Given this is an Automattic product, I'm hesitant to use it. If it gets remotely successful, Matt will ruin it in the name of profit.

josephcsible · 2 months ago

It's FOSS, so even if the worst happens, anyone could just fork the last good version and continue development there.

jantissler · 2 months ago

Oh, that’s a big no from me then.

icapybara · 2 months ago

Why wouldn't you want an LLM for a language learning tool? Language is one of things I would trust an LLM completely on. Have you ever seen ChatGPT make an English mistake?

Grammarly is all in on AI and recently started recommended splitting "wasn't" and added the contraction to the word it modified. Example: "truly wasn't" becomes "was trulyn't"

https://imgur.com/a/RQZ2wXA

o11c · 2 months ago

Hm ... I wonder, is Grammarly also responsible for the flood of contraction of lexical "have" the last few years? It's standard in British English, but outside of poetry it is proscribed in almost all other dialects (which only permit contraction of auxiliary "have").
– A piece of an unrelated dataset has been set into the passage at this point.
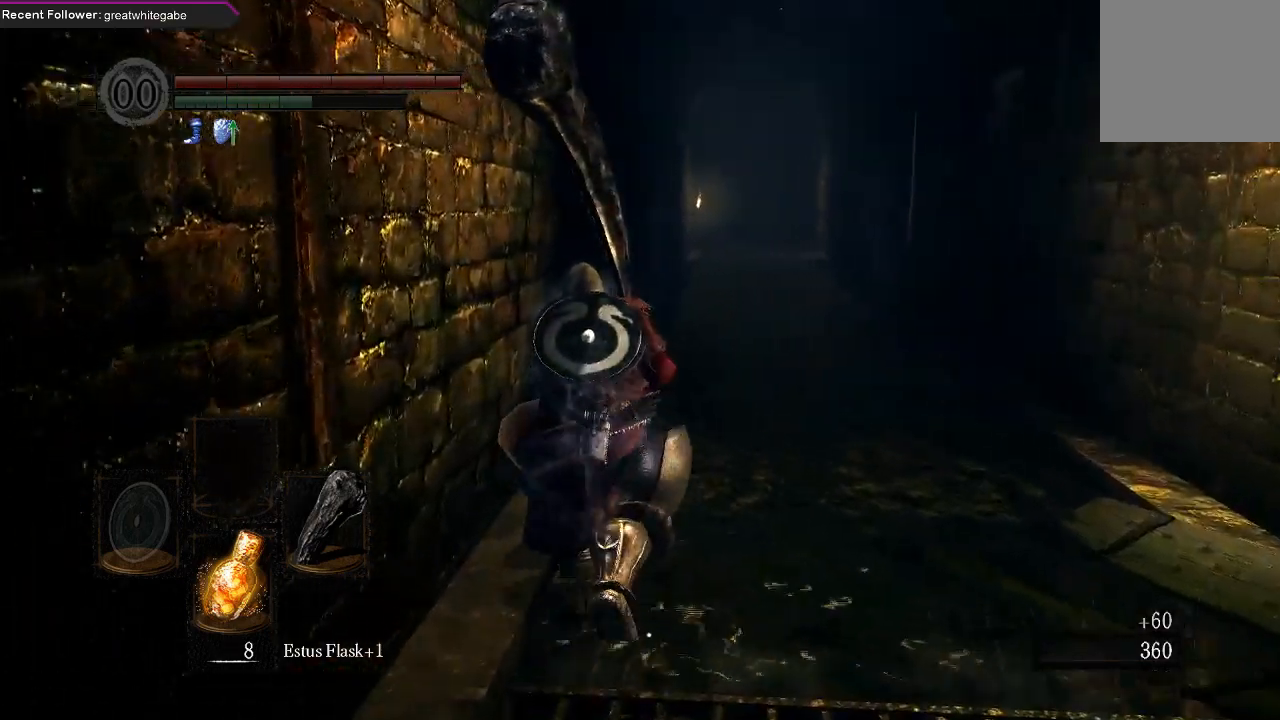
{"buttons": ["B"], "left_stick": "up", "right_stick": "center", "events": [[33, "right_stick", "down"], [167, "right_stick", "center"], [233, "B", "down"]]}
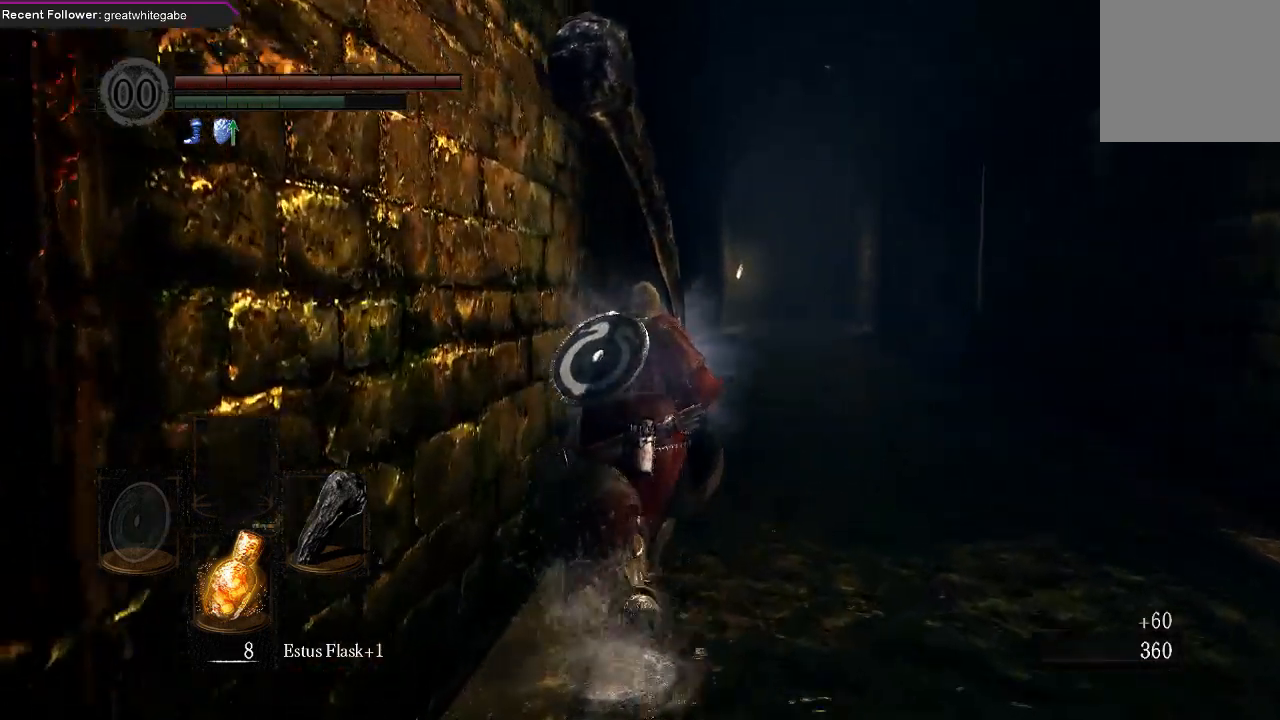
{"buttons": ["B"], "left_stick": "up", "right_stick": "center", "events": [[267, "right_stick", "down"], [400, "right_stick", "center"]]}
Even in British I'm not sure how widely they actually use it - do they say "I've a car" and "I haven't a car"?

akdev1l · 2 months ago

This is what peak innovation looks like

Destiner · 2 months ago

I don't think an LLM would recommend an edit like that.

Has to be a bug in their rule-based system?

I wonder how much memes like whomst'd might skew the training set.

Yeah, I agree. An open-source LLM-based grammar checker with a user interface similar to Grammarly is probably what I'm looking for. It doesn't need to be perfect (none of the options are); it just needs to help me become a better writer by pointing out issues in my text. I can ignore the false positives, and as long as it helps improve my text, I don't mind if it doesn't catch every single issue.

Using an LLM would also help make it multilingual. Both Grammarly and Harper only support English and will likely never support more than a few dozen very popular languages. LLMs could help cover a much wider range of languages.

Szpadel · 2 months ago

I tried to use one LLM based tool to rewrite sentence in more official corporate form, and it rewrote something like "we are having issues with xyz" into "please provide more information and I'll do my best to help".

LLMs are trained so hard to be helpful that it's really hard to contain them into other tasks

Groxx · 2 months ago

uh. yes? it's far from uncommon, and sometimes it's ludicrously wrong. Grammarly has been getting quite a lot of meme-content lately showing stuff like that.

it is of course mostly very good at it, but it's very far from "trustworthy", and it tends to mirror mistakes you make.

perching_aix · 2 months ago

Do you have any examples? The only time I noticed an LLM make a language mistake was when using a quantized model (gemma) with my native language (so much smaller training data pool).

dartharva · 2 months ago

Because this "language learning tool" will be dominantly used to avoid actually learning the language.